Binding Specificity of Radiolabeled Cyclic Peptide 153Sm-DTPA-c(CGRRAGGSC) to MHCC97-H Human Liver Cancer Cells and its Antitumor Effects in vivo.

作者信息

Wu Qinghua, He Yujie, Gu Chen, Jiang Jianwei, Zhou Huan, Zhou Shi

机构信息

Department of Radiology, the Third Affiliated Hospital of Nantong University, Wuxi, Jiangsu, China.

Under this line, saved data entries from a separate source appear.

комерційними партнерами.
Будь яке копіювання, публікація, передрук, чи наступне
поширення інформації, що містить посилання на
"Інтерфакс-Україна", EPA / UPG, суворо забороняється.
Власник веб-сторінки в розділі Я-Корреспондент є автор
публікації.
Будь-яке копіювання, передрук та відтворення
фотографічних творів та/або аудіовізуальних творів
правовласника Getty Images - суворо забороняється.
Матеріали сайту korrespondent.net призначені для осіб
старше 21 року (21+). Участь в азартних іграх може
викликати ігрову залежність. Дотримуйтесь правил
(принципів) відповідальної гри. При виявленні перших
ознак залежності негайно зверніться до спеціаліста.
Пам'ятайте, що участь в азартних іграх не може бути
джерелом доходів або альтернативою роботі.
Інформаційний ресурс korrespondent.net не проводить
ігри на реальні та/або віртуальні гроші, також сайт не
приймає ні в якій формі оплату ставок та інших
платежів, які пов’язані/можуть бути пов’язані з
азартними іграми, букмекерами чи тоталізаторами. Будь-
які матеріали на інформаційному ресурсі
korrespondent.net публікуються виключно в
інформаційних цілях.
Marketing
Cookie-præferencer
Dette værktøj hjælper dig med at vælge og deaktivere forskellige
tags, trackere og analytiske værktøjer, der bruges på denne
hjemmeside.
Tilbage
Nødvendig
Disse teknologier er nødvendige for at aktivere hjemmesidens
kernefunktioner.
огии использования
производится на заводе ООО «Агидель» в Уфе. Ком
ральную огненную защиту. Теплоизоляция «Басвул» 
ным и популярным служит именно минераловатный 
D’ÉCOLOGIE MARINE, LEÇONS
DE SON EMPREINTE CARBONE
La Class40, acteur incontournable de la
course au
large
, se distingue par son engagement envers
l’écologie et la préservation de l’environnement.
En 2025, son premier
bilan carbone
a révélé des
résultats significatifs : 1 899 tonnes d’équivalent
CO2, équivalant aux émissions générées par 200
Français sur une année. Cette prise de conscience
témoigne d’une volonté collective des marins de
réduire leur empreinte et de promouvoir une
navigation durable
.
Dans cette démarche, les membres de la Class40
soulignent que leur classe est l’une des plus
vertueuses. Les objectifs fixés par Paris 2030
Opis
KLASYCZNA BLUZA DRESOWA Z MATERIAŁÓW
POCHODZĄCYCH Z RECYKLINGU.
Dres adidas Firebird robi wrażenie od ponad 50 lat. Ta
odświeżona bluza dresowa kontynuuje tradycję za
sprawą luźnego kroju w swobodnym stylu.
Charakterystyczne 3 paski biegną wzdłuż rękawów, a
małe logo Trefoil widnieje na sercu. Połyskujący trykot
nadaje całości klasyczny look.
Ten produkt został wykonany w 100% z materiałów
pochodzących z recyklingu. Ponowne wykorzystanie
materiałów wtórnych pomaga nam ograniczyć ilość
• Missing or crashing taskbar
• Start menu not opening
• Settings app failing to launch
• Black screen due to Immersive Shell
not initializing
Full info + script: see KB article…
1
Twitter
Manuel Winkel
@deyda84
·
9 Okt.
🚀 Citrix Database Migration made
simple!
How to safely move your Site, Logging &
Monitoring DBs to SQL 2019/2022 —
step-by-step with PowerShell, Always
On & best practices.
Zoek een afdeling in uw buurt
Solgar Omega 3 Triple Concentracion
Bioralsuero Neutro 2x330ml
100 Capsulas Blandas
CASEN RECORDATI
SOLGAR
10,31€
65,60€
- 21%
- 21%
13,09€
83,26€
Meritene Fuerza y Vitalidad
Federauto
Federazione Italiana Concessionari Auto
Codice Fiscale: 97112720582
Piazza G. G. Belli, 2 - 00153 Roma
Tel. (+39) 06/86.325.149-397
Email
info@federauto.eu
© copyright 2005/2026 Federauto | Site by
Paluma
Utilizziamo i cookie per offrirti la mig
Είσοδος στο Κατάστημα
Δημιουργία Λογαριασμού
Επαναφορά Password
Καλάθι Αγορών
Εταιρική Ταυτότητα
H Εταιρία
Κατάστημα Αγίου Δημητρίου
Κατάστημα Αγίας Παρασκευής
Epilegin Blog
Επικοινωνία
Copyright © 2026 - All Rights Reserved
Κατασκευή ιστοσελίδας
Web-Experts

Department of Radiology, the Affiliated Hospital of Jiangnan University, Wuxi, Jiangsu, China.

出版信息

Technol Cancer Res Treat. 2016 Dec;15(6):NP1-NP9. doi: 10.1177/1533034615604785. Epub 2015 Sep 15.

OBJECTIVE

This objective of this study is to investigate the effects of the radiolabeled cyclic peptide Sm-DTPA-c(CGRRAGGSC) on MHCC97-H human liver cancer cells in vitro and in vivo.

METHODS

The protein expression levels were examined by Western blot analysis. Biological activity of Sm-DTPA-c(CGRRAGGSC) was assessed with the radioligand binding assay and competitive inhibition experiment. Subcellular localization of the cyclic peptide was observed by fluorescence microscopy. Animals were implanted with MHCC97-H cells and administered with Sm-DTPA-c(CGRRAGGSC). Hematoxylin and eosin staining, electron microscopy, and immunohistochemistry were performed to evaluate the effects of Sm-DTPA-c(CGRRAGGSC) on implanted tumors.

RESULT

The expression levels of interleukin 11 receptor were significantly elevated, by 2-to 5-fold, in tumor cell lines, especially for MHCC97-H cells. Characterization of Sm-DTPA-c(CGRRAGGSC) showed that the biological activity of the cyclic peptide was not altered after labeling, and the radiolabeled cyclic peptide exhibited sufficient binding affinity to interleukin 11 receptor . The cyclic peptide of c(CGRRAGGSC) was mainly distributed in the cytoplasm and on the cell membrane of MHCC97-H cells. The in vivo experiments showed that the tumor growth was significantly inhibited by the treatment of Sm-DTPA-c(CGRRAGGSC). The inhibitory effect of Sm-DTPA-c(CGRRAGGSC) on tumor growth was further confirmed by Hematoxylin and eosin staining, electron microscopy, and immunohistochemistry. Moreover, the expression levels of interleukin 11 receptor in implanted tumors were significantly decreased in the treatment groups.

CONCLUSION

Sm-DTPA-c (CGRRAGGSC) could specifically bind to interleukin 11 receptor on MHCC97-H liver tumor cells, inhibiting the cell proliferation and inducing cellular apoptosis. These findings provide experimental evidence for the development of individual treatment of liver cancers, as well as recurrence and metastasis.